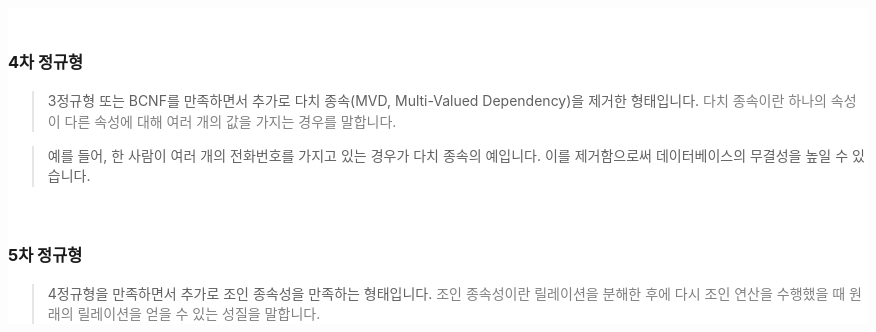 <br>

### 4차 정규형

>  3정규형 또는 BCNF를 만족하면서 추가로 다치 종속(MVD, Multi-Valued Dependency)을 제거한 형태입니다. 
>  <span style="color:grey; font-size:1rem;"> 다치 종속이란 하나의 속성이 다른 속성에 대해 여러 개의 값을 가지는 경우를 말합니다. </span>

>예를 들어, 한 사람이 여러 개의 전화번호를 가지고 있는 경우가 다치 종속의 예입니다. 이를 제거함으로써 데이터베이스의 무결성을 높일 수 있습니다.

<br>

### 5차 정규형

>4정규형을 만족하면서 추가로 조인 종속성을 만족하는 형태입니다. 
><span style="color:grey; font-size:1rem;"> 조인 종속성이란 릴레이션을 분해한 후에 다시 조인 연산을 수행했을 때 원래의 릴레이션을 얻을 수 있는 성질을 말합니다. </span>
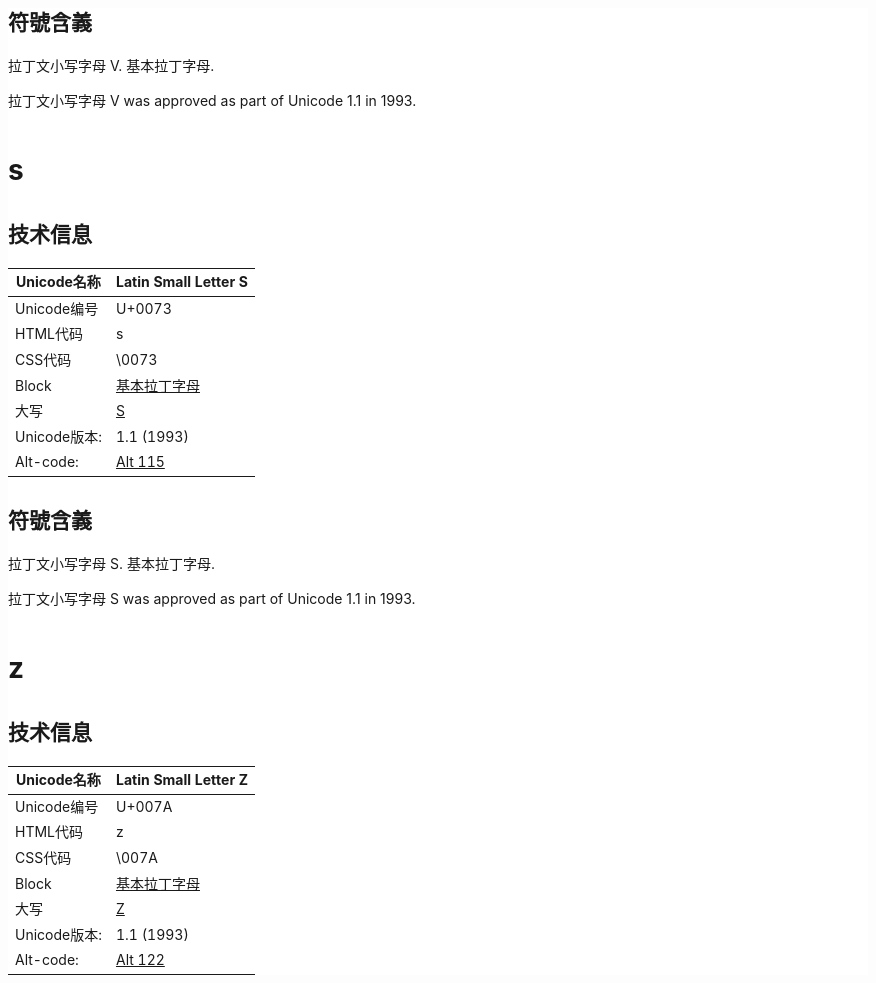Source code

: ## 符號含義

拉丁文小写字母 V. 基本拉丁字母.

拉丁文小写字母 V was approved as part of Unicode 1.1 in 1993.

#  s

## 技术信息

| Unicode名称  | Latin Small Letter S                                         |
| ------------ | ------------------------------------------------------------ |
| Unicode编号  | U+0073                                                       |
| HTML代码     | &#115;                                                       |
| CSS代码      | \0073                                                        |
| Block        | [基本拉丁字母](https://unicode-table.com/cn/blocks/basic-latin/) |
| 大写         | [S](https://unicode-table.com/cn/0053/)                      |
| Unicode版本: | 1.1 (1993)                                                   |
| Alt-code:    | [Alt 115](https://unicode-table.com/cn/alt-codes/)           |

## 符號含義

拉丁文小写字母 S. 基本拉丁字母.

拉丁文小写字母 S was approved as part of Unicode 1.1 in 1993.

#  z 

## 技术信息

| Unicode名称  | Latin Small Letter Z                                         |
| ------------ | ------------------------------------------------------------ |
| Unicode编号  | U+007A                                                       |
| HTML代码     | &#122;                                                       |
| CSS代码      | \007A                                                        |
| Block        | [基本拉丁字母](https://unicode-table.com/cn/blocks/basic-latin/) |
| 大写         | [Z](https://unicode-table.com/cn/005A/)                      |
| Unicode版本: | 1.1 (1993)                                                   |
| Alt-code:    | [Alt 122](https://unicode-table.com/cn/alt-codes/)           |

▶ _Your objective_: Find the lines above with the word "codes". Copy them out.

▶ _Solution_:
| Alt-code:    | [Alt 115](https://unicode-table.com/cn/alt-codes/)           |
| Alt-code:    | [Alt 122](https://unicode-table.com/cn/alt-codes/)           |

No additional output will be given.